Stated goal A: Which tags does the LeetCode 714 write-up list for the problem?
Stated goal B: Continue the LeetCode 714 write-up from its last line.

Document text:
***

LeetCode 714: Best Time to Buy and Sell Stock with Transaction Fee

Problem Description

You are given an array prices where prices[i] is the price of a given stock on the i^th day, and an integer fee representing a transaction fee.

Find the maximum profit you can achieve. You may complete as many transactions as you like, but you need to pay the transaction fee for each transaction.

Note:

You may not engage in multiple transactions simultaneously (i.e., you must sell the stock before you buy again).
The transaction fee is only charged once for each stock purchase and sale.

Example 1:

Input: prices = [1,3,2,8,4,9], fee = 2
Output: 8
Explanation: The maximum profit can be achieved by:

Buying at prices[0] = 1
Selling at prices[3] = 8
Buying at prices[4] = 4
Selling at prices[5] = 9
The total profit is ((8 - 1) - 2) + ((9 - 4) - 2) = 8.

Example 2:

Input: prices = [1,3,7,5,10,3], fee = 3
Output: 6

Constraints:

1 <= prices.length <= 5 * 10⁴
1 <= prices[i] < 5 * 10⁴
0 <= fee < 5 * 10⁴

Difficulty: Medium

Tags: array, dynamic programming, greedy

Rating: 97.09%

Solution Approach

We’ll use dynamic programming with two states: holding a stock and not holding a stock. For each day, we’ll calculate the maximum profit possible in each state.

State Variables

hold[i]: Maximum profit on day i if we’re holding a stock
nothold: Maximum profit on day i if we’re not holding any stock

State Transitions

For each day, we have two decisions:

If holding a stock:
- Keep holding the stock: hold[i-1]
- Buy a new stock: nothold - prices[i]
If not holding a stock:
- Stay without stock: nothold
- Sell current stock: hold[i-1] + prices[i] - fee

class Solution:
    def maxProfit(self, prices: List[int], fee: int) -> int:
        n = len(prices)

***

Entries supplied:
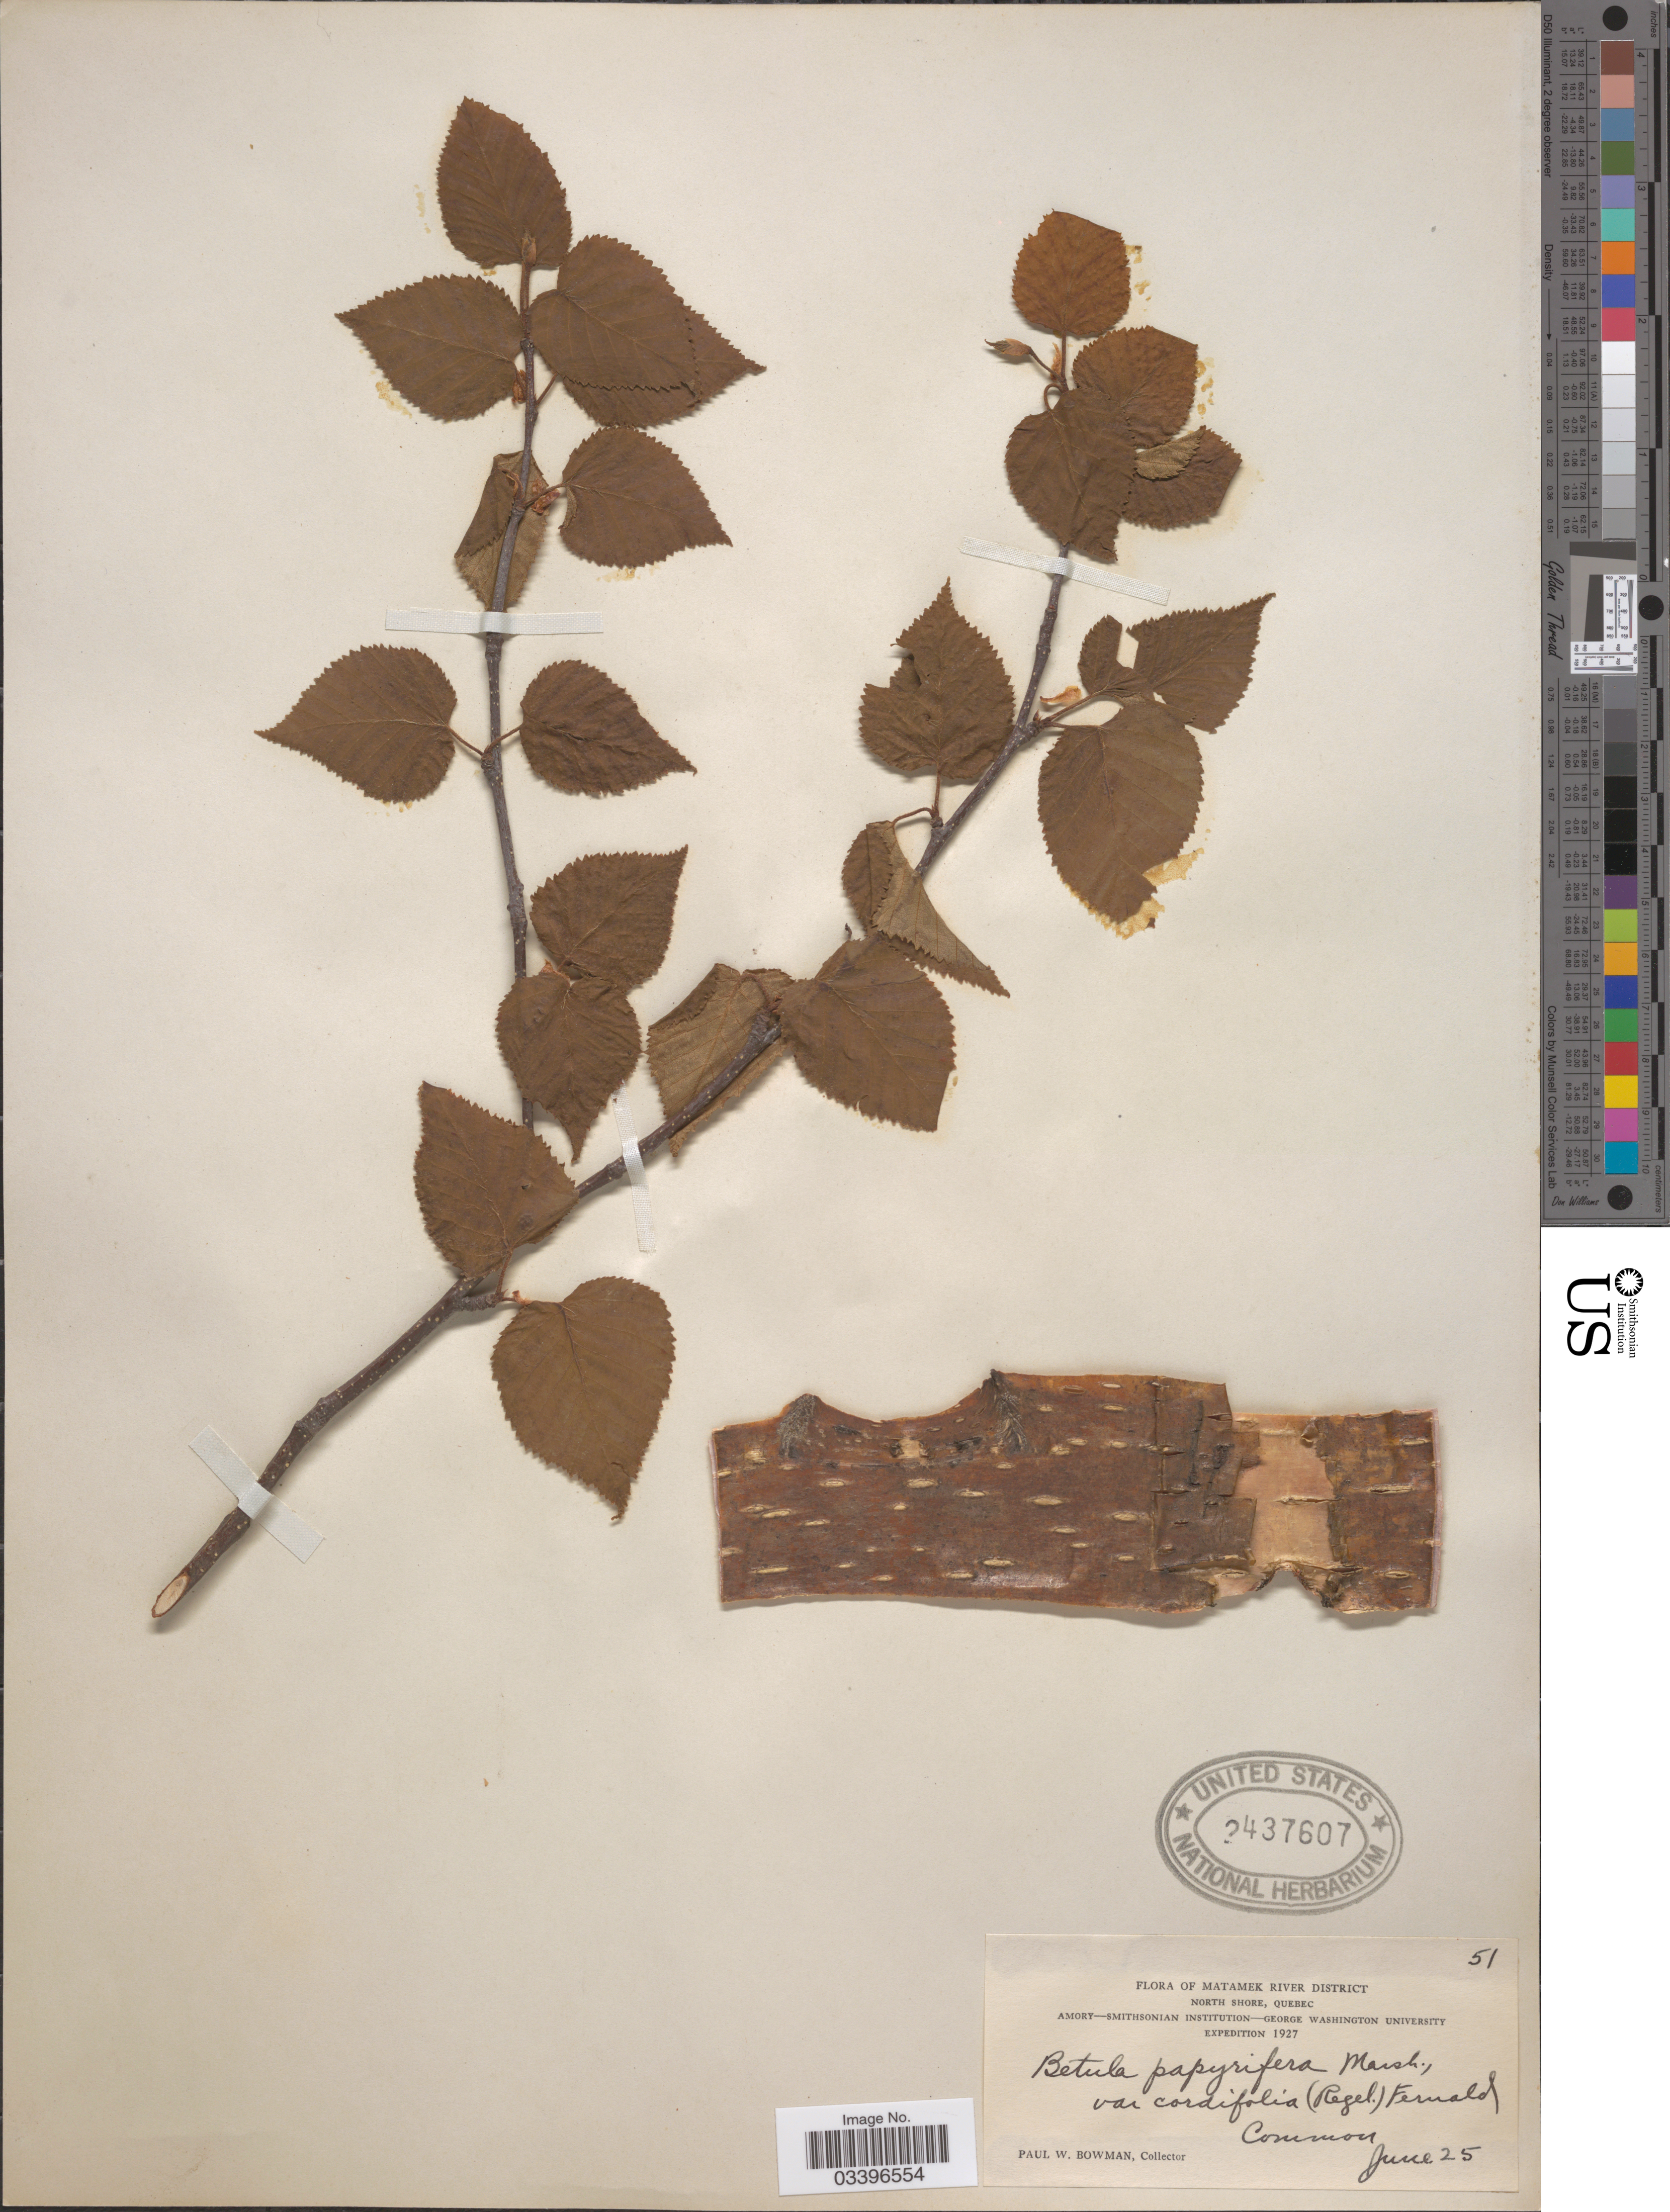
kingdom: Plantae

***

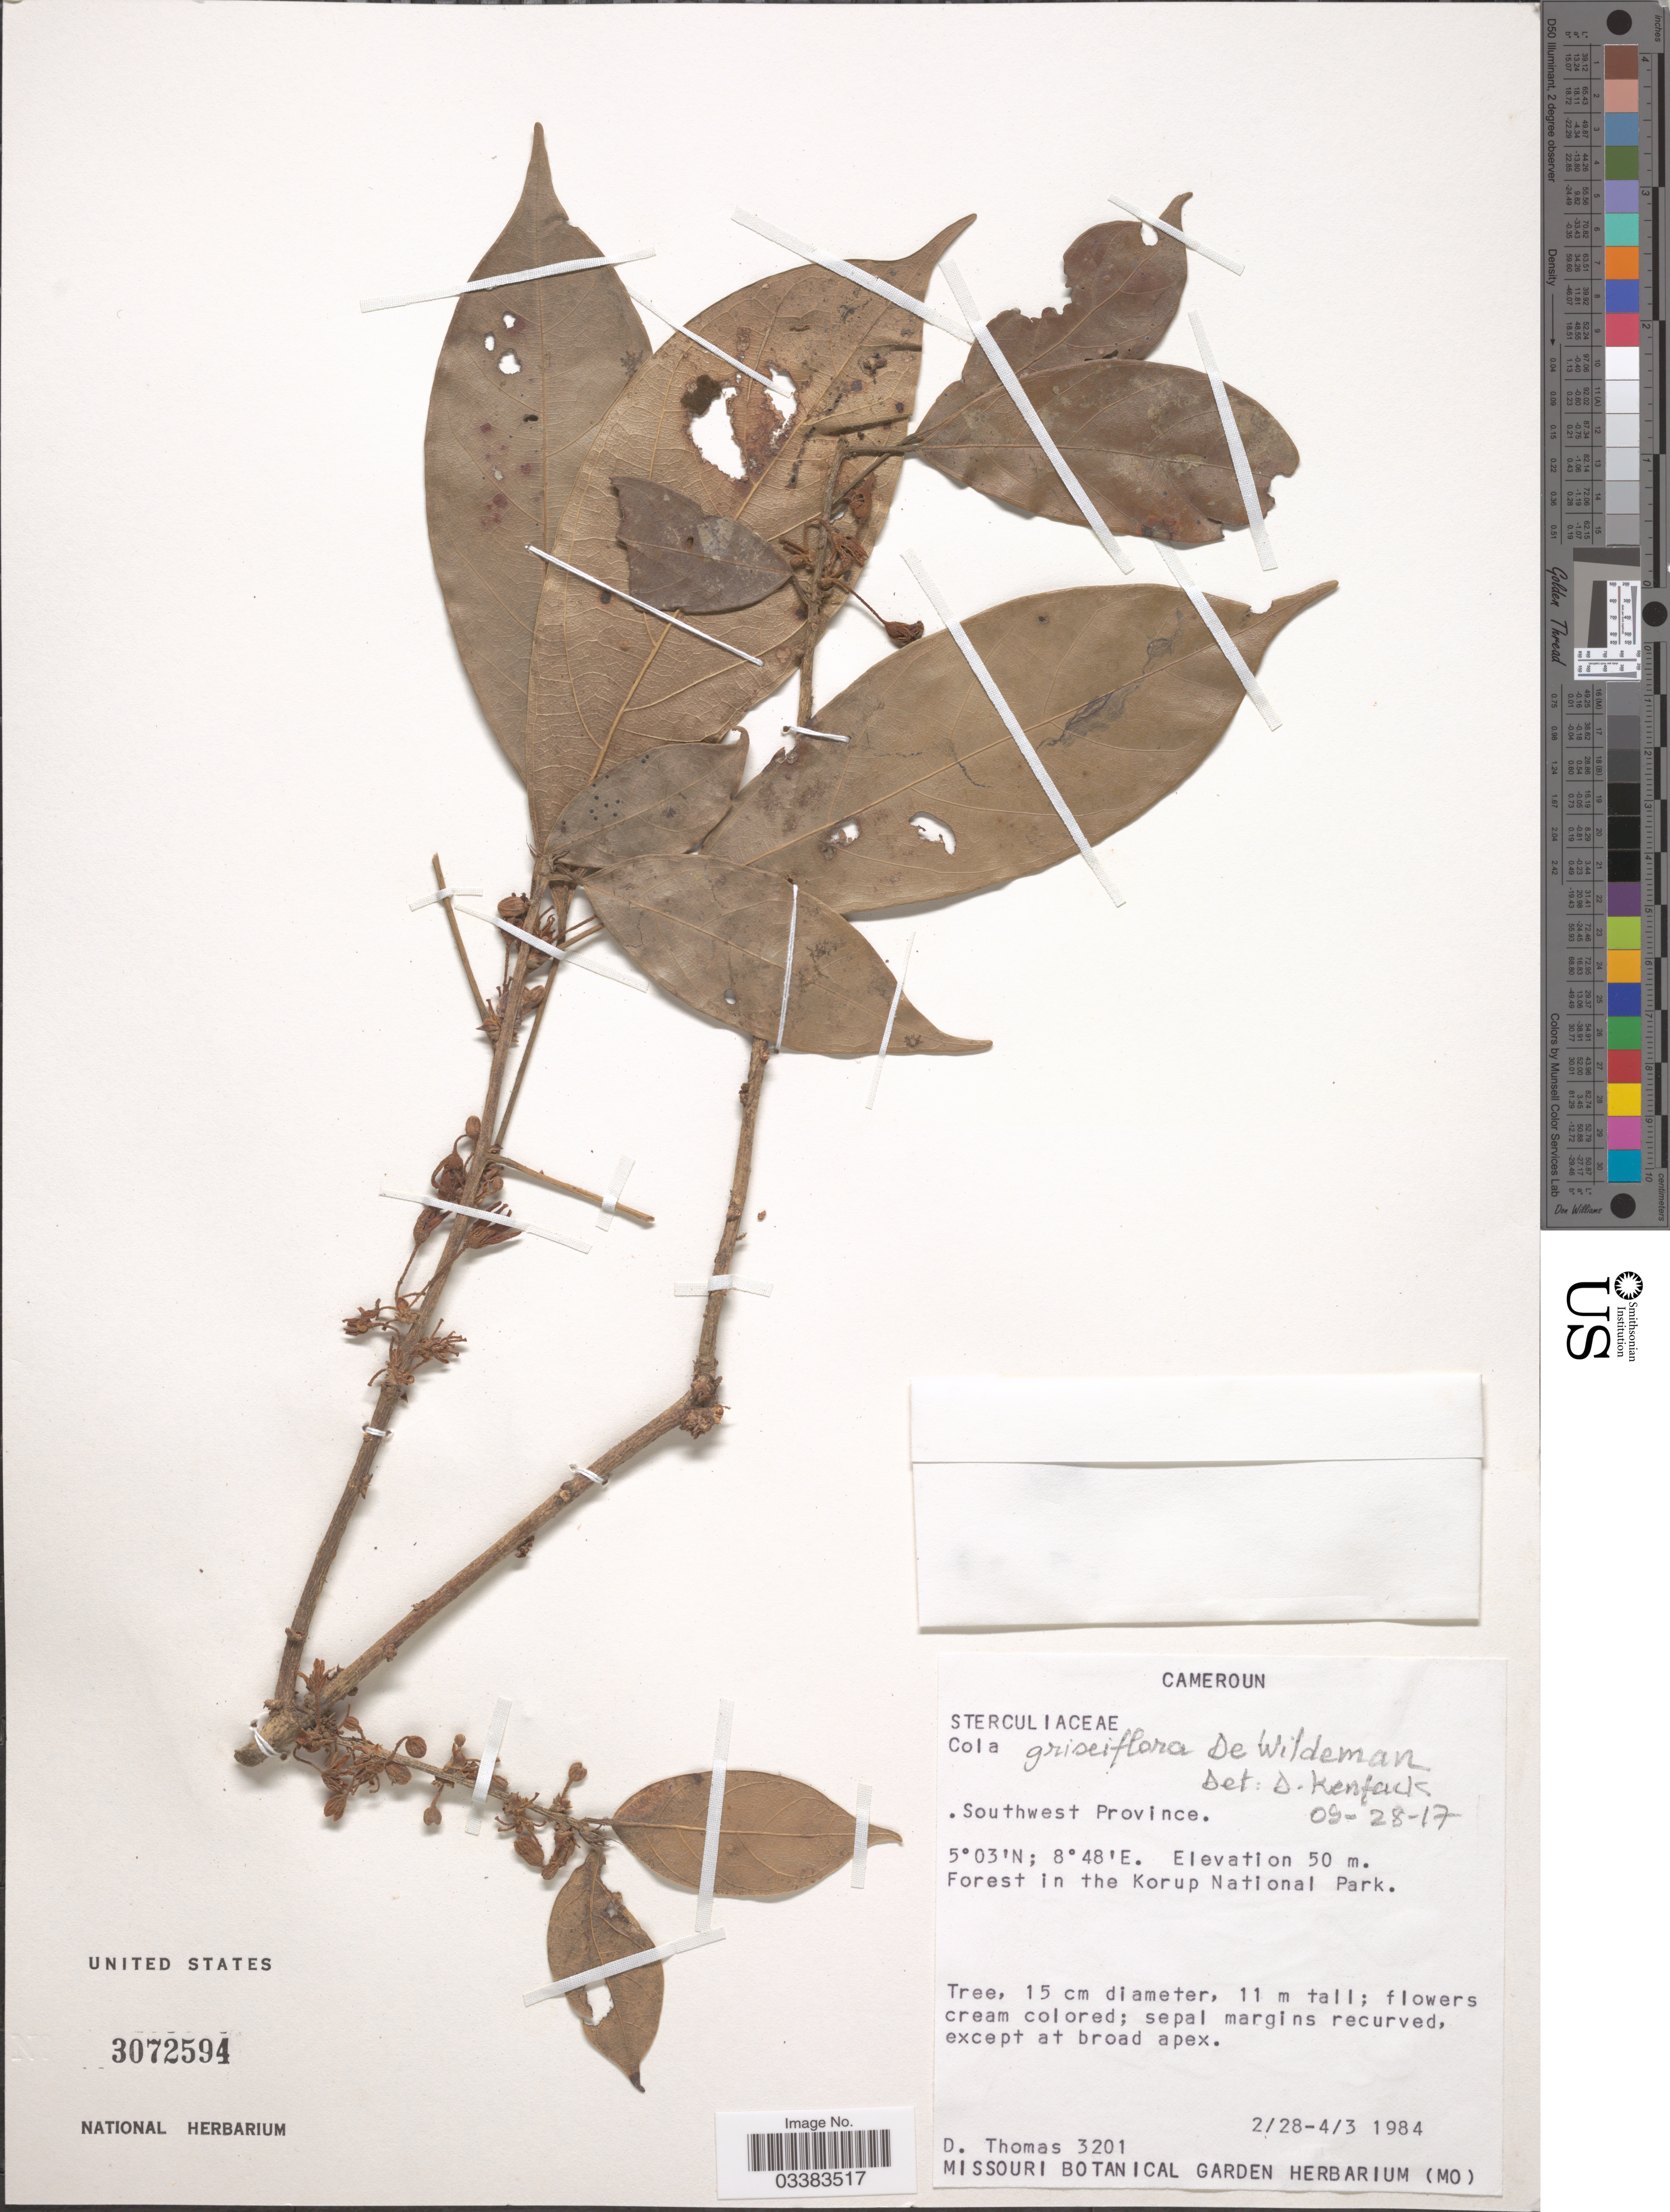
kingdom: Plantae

***

Final result A: array, dynamic programming, greedy

Final result B:
        hold = [0] * n
        nothold = 0
        
        # Base case - day 0
        hold[0] = -prices[0]  # Initial purchase
        
        for i in range(1, n):
            # Maximum profit if we're holding a stock
            hold[i] = max(
                hold[i-1],           # Keep holding
                nothold - prices[i]  # Buy new stock
            )
            
            # Maximum profit if we're not holding a stock
            nothold = max(
                nothold,                     # Keep not holding
                hold[i-1] + prices[i] - fee  # Sell stock
            )
            
        return nothold

Example Walkthrough

Let’s walk through Example 1: prices = [1,3,2,8,4,9] with fee = 2

Day-by-Day Analysis:

Day 0 (price = 1):

hold[0] = -1 (buy stock)
nothold = 0 (initial state)

Day 1 (price = 3):

hold[1] = max(-1, 0-3) = -1 (keep holding)
nothold = max(0, -1+3-2) = 0 (not worth selling)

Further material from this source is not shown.